In a survey of 2,000 American adults collected this year, 33 percent said either sexting or having a romantic relationship with AI is cheating. Of those people, 64 percent said both of those activities constitute infidelity; 21 percent selected only sexting with an AI, while 15 percent selected only romantic relationships.
"Among those who consider intimate interactions with an AI bot to be cheating, it seems that most people don't make a distinction between sexual and emotional intimacy. Most see any type of intimacy directed toward this technology as crossing a line," Dr. Justin Lehmiller, senior research fellow at the Kinsey Institute and one of the study's lead authors, told Mashable.
When Mashable showed sociologist and founder of the Center for Courageous Intimacy, Dr. Jennifer Gunsaullus, these statistics, she said. "These numbers reflect how unsettled some folks feel about what counts as intimacy in the age of AI. It can be difficult for us to know how to categorize AI interactions because they blur the lines between fantasy, porn, and the emotions we feel in actual human connections."

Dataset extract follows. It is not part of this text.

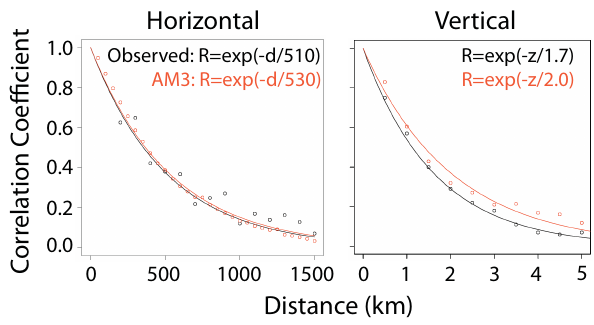
Figure 3. Error correlation length scales for the GEOS-Chem model simulation of tropospheric ozone in the US Intermountain West. The error correlations are relative to actual CASTNet and ozonesonde observations (in black) and relative to the GFDL AM3 model sampled in the Intermountain West region (in red). Statistics are computed for April–June 2010. The left panel shows the corre- lation coefficient ( R ) of the model error between pairs of CASTNet sites, plotted against the distance between sites. Values are for the 12 CASTNet sites in the Intermountain West (Fig. 1). The right panel shows the correlation coefficient of the model error between pairs of vertical levels (up to 8km altitude) for ozonesonde measurements from the IONS-2010 campaign in California (Cooper et al., 2011), plotted against distance between levels. Exponential fits to the data are shown inset, where d and z are horizontal and vertical distances in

Kinsey and DatingAdvice also asked about other online interactions — including porn. Some believe that conversing with sex workers is cheating: 45 percent said they'd feel cheated on if their partner sent money to cam models (36 percent said the same if their partner talked to a cam model online, while 33 percent said likewise about their partner subscribing to someone's OnlyFans). Twenty percent believe that if their partner watched porn, they'd feel cheated on.
There are other digital actions that some would say are cheating: 72 percent said sexting with someone else, and 13 percent following or liking posts from someone attractive on social media.
But when it comes to the connection between humans and AI, Gunsaullus said that whether specific intimate interactions with AI are treated as cheating depends less on the technology and more on the agreements a couple makes.
"If couples want to cultivate healthy, trusting, connected relationships in the age of AI, they need to have clear discussions and boundary-setting about this within their relationship, and not just assume they are both on the same page in terms of what counts as infidelity," she said.